Déjà vu (history, comments and contemporary quotations):

12/31:
New York Times Industrials close at 331.



June

New York Times Industrials gain 52 to close at 391.



July

New York Times Industrials gain 25 to close at 416.



August

New York Times Industrials gain 33 to close at 449.



September

9/3: New York Times Industrials close at 452.
In retrospect, the great bull market of the decade comes to an end.

9/5: Market unevenness, with a slight downward trend, starts and continues until mid-October.



October

Tuesday 10/15: “The industrial condition of the United States is absolutely sound, … and nothing can arrest the upward movement… The markets generally are now in a healthy condition … values have a sound basis in the general prosperity of our country.” —Charles E. Mitchell, President of National City Bank

“Stock prices have reached what looks like a permanently high plateau… There may be a recession in stock prices, but not anything in the nature of a crash… I expect to see the stock market a good deal higher than it is today within a few months.” — Prof. Irving Fisher of Yale

Friday 10/18: New York Times Industrials close down 7.

Saturday 10/19: New York Times Industrials close down 12.

Sunday 10/20: The newspapers agree, and this is also the informed view on Wall Street, that the worst is over. And it is predicted that tomorrow the market will begin to receive organized support… Never was there a phrase with more magic than “organized support.” Almost immediately it was on every tongue and in every news story about the market.

_GIVEN MATERIAL_:
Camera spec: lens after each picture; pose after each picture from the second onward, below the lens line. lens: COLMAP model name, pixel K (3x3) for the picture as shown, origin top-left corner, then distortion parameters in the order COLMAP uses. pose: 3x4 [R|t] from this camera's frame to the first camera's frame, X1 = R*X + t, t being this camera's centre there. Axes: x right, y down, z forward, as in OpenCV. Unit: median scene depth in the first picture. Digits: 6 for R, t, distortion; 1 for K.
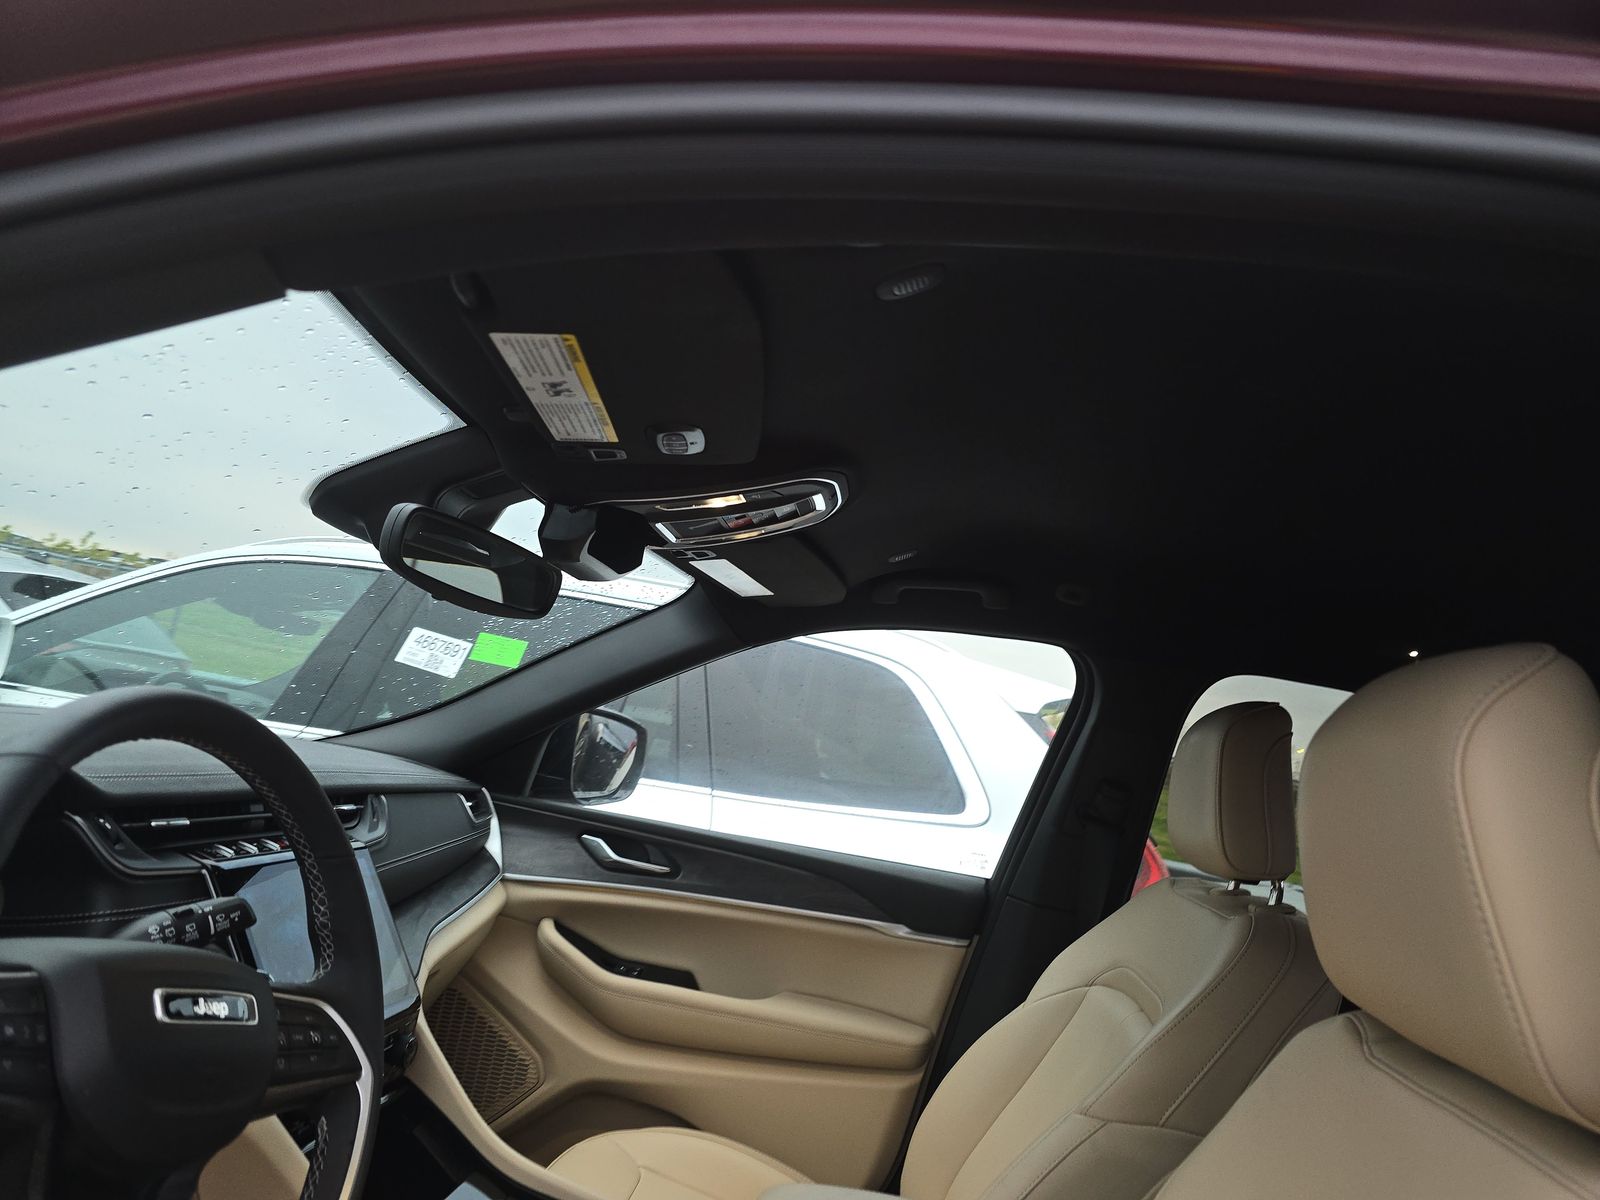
lens RADIAL K [[1069.4, 0, 806.9], [0, 1069.4, 606.1], [0, 0, 1]] dist [0.052337, -0.049092]
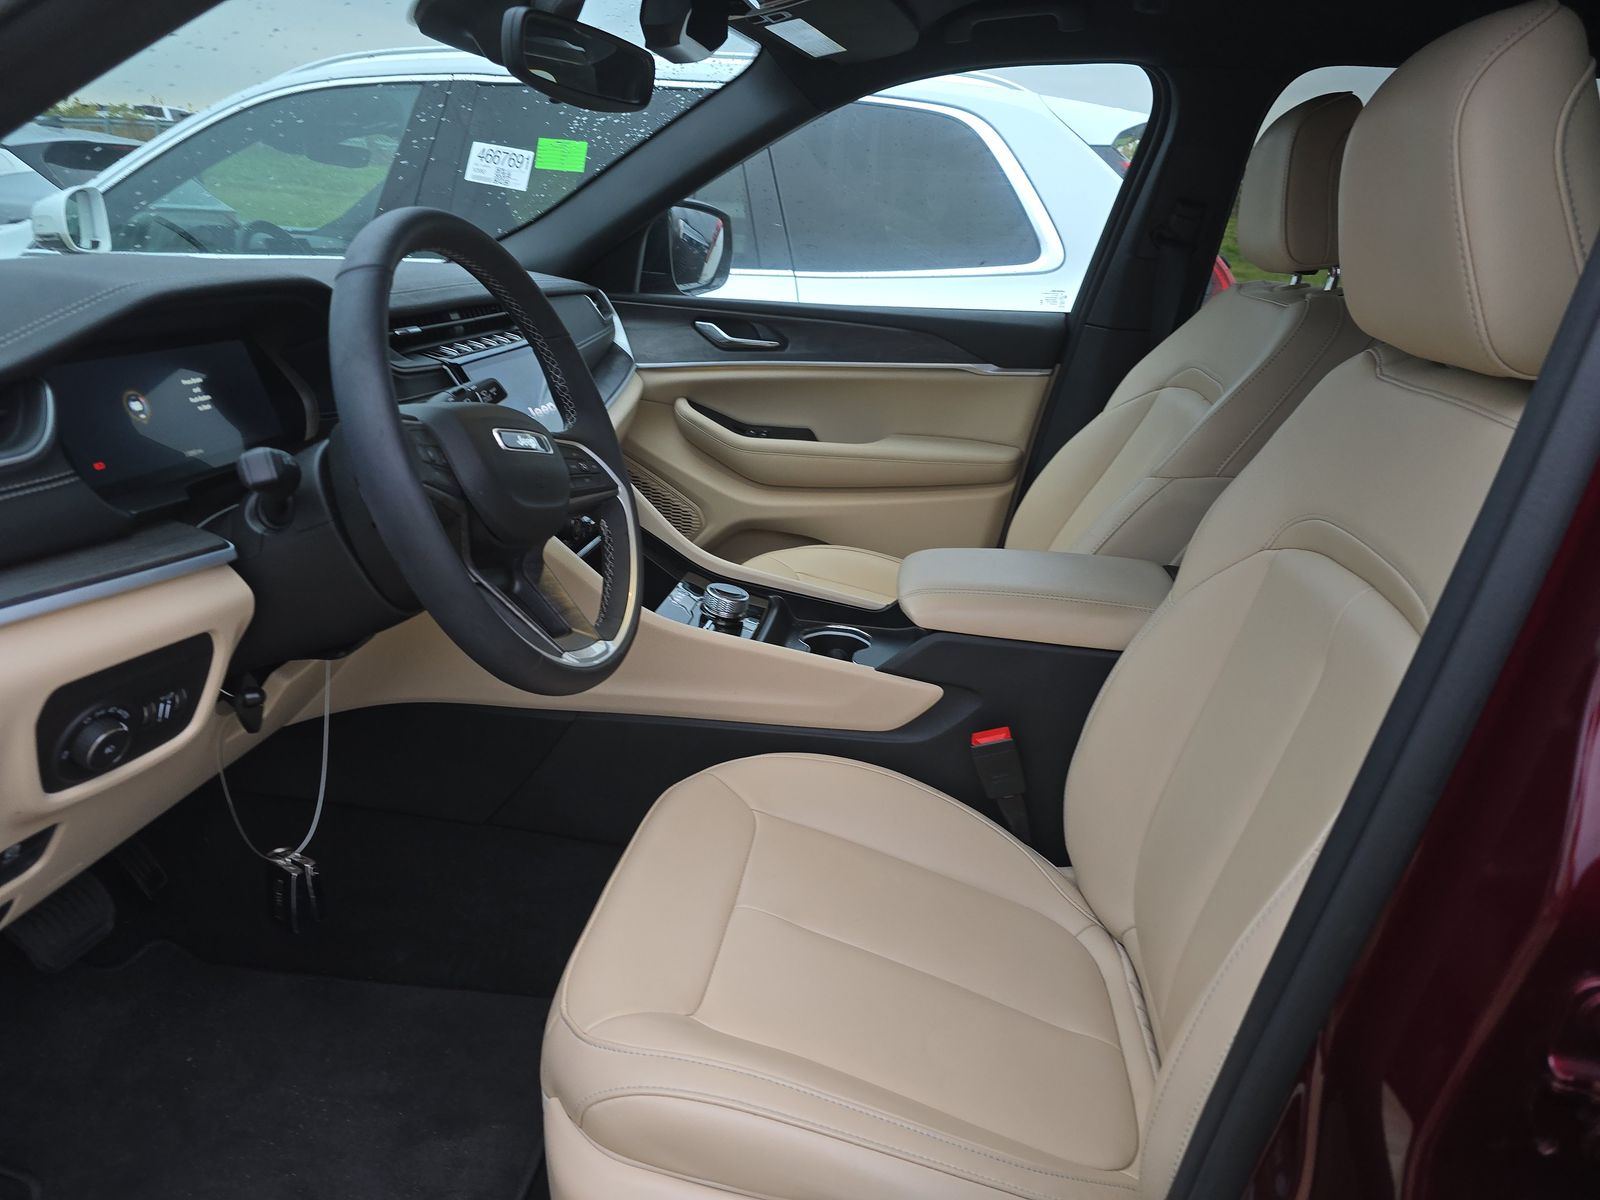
lens RADIAL K [[1069.4, 0, 806.9], [0, 1069.4, 606.1], [0, 0, 1]] dist [0.052337, -0.049092]
pose [[0.990487, -0.107747, -0.085587, -0.033074], [0.134741, 0.885654, 0.444367, -0.004251], [0.027921, -0.451672, 0.891747, -0.121144]]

_TASK 1_: Reproduce the stock market history text word for word, in full.
_TASK 2_: Revise the records so that "top-left corner" becomes "upper-left corner", with everything else unchanged, and leave the pictures out of your answer.
The text and the records are unrelated to each other.

_TASK SOLUTION 1_:
Déjà vu (history, comments and contemporary quotations):

12/31:
New York Times Industrials close at 331.



June

New York Times Industrials gain 52 to close at 391.



July

New York Times Industrials gain 25 to close at 416.



August

New York Times Industrials gain 33 to close at 449.



September

9/3: New York Times Industrials close at 452.
In retrospect, the great bull market of the decade comes to an end.

9/5: Market unevenness, with a slight downward trend, starts and continues until mid-October.



October

Tuesday 10/15: “The industrial condition of the United States is absolutely sound, … and nothing can arrest the upward movement… The markets generally are now in a healthy condition … values have a sound basis in the general prosperity of our country.” —Charles E. Mitchell, President of National City Bank

“Stock prices have reached what looks like a permanently high plateau… There may be a recession in stock prices, but not anything in the nature of a crash… I expect to see the stock market a good deal higher than it is today within a few months.” — Prof. Irving Fisher of Yale

Friday 10/18: New York Times Industrials close down 7.

Saturday 10/19: New York Times Industrials close down 12.

Sunday 10/20: The newspapers agree, and this is also the informed view on Wall Street, that the worst is over. And it is predicted that tomorrow the market will begin to receive organized support… Never was there a phrase with more magic than “organized support.” Almost immediately it was on every tongue and in every news story about the market.

_TASK SOLUTION 2_:
Camera spec: lens after each picture; pose after each picture from the second onward, below the lens line. lens: COLMAP model name, pixel K (3x3) for the picture as shown, origin upper-left corner, then distortion parameters in the order COLMAP uses. pose: 3x4 [R|t] from this camera's frame to the first camera's frame, X1 = R*X + t, t being this camera's centre there. Axes: x right, y down, z forward, as in OpenCV. Unit: median scene depth in the first picture. Digits: 6 for R, t, distortion; 1 for K.
lens RADIAL K [[1069.4, 0, 806.9], [0, 1069.4, 606.1], [0, 0, 1]] dist [0.052337, -0.049092]
lens RADIAL K [[1069.4, 0, 806.9], [0, 1069.4, 606.1], [0, 0, 1]] dist [0.052337, -0.049092]
pose [[0.990487, -0.107747, -0.085587, -0.033074], [0.134741, 0.885654, 0.444367, -0.004251], [0.027921, -0.451672, 0.891747, -0.121144]]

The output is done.